Antenna size does matter, but not the way people think. It is generally believed that a larger antenna or one with more metal is better and it would seem to be logical. More capture area means more signal, right? Not necessarily, antenna size is related to wavelenth. You might be wondering “what the heck is that?” or “how can a radio wave have a length”. A radio wave is an Alternating Current, that is it changes polarity from + to – and back again. It also is traveling at the speed of light, so like the ripples on a pond, it is not the same along it’s entire length.
The wave length is related to the frequency. Higher the frequency, the more waves are in a given space, and so they are closer together or shorter.
The antenna is most affected by frequencies that are related to their wavelength. A basic antenna is built with 1/4 wave elements, so in the basic dipole antennas below the two elements make a 1/2 wavelength antenna. An antenna that is too short won’t be as efficient, but conversely and antenna that is too long won’t be efficient either.
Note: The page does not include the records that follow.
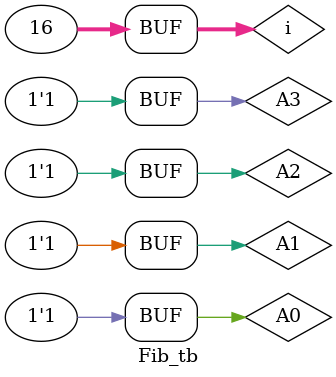
<source format=v>
module Fib_tb;  //test bench
reg A3, A2, A1, A0;
wire Y;
integer i;

Fib DUT (.A3(A3), .A2(A2), .A1(A1), .A0(A0), .Y(Y));

initial
begin
$monitor("A3 = %d, A2 = %d, A1 = %d, A0 = %d, Y = %d", A3, A2, A1, A0, Y);  // screen output
for (i = 0; i < 16; i = i + 1) begin  // check number from 1-15
{A3, A2, A1, A0} = i ; #10;
end
end
endmodule

</source>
In the beginning of radio, frequencies were much lower than they are today. It was more difficult to build higher frequency radios, and the higher bands were often unexplored territory, so nobody was sure what was going to happen as the frequency increased. In the US, the AM broadcast band is a legacy of the time with a frequency of .54 to 1.6 MHz. A 1/4 wave antenna at these frequencies will be 433 to 146 feet long. The the broadcast stations would set up very long antennas to broadcast to operate as efficiently as they could, for most home listeners antennas of this length were not practical since the entire tower that you see at the radio station is the antenna. “Shortwave” bands used for broadcast in other parts of the world were also long (101 to 24 feet for a 1/4 wavelength) by today’s standards. So antennas were shortened by various means, and lost efficiency in the process. These short antennas worked, but not as well as a full size antenna. So with those radios, it was often true that if you could find a way to string more wire, you could improve your reception since you were getting closer to the length that the antenna should have been. Even with CB, the 1/4 wavelength is about 8.5 feet. Most cars don’t have an antenna that size, and the owners don’t want one because it catches on things overhead. However antennas that are closer to the correct length are observed to perform better than those that are too short.
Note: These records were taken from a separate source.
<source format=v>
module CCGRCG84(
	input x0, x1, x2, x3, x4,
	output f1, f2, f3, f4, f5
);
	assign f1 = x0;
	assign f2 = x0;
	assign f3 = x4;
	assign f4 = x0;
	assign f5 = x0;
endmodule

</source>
By comparison, the FM broadcast band today is 88 to 108 MHz. So that is 31 to 26 inches for the 1/4 wavelength. This is much easier to build an antenna for. Television would be 51 to 4 inches. There was still the desire to have indoor and portable antennas, which gave rise to the classic “Rabbit Ears” on top of the set. This is really a very basic antenna, like the dipole antennas pictured above. Some realistic things can be done to make it perform better such as pointing it towards the signal, or even collapsing the telescoping elements down to the 1/4 wavelength of the channel you are trying to receive, but it became a game of trying to adjust the antenna for the best picture, and the frustration of watching the signal change as you walked back to your chair. Of course making the antenna shorter seemed counter intuitive to most people, so the elements were fully extended, and soon there was aluminum foil wrapped around the antenna, and after that a wire leading from the antenna to the curtain rod. Bigger must be better. The reality is that randomly hanging metal on an antenna can have unexpected results. The signal collected can, and likely will be out of phase with the signal from other portions of the antenna. This can cause the signal to be canceled out rather than increased. Many antenna designed are also directional, both to collect more signal, and to limit interference coming from other directions. Random bits of metal will change the pattern of the antenna sacrificing that directionality.
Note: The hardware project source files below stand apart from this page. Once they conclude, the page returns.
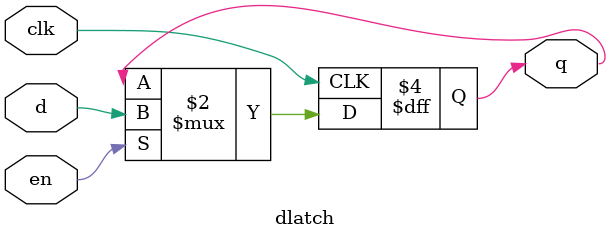
<source format=v>
module dlatch(clk, en, d, q);

input clk, en, d;
output q;

reg q;

always @(posedge clk) begin
    if (en) begin
        q <= d;
    end
end

endmodule

</source>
It is possible to redesign antennas to collect more signal. Combining multiple antennas in phase would be one. A reflector is another, but there is some calculation that determines the size of the reflector, and the distance from the driven element of the antenna. It is also possible to expand the usable frequency of an antenna with elements of differing lengths. This is common in television antennas because of the wide range of frequencies used. The longer elements are for the lower frequencies, and the shorter elements are for the higher frequencies. This antenna is also directional, picking up more from the front end that it does the rear or sides.
None of this is an accident, nor is it done by randomly hanging bits of metal. The frequency resonance, and the distance the wave travels in relation to the other elements are all taken in to account. So size does matter, but not in the way most people think. An antenna is selected for the frequency in use, and the purpose. The radios in your cell phone, WiFi access point or most “walkie talkies” are fairly high (UHF or higher) so small antennas work well. For VHF and below, a longer antenna is better.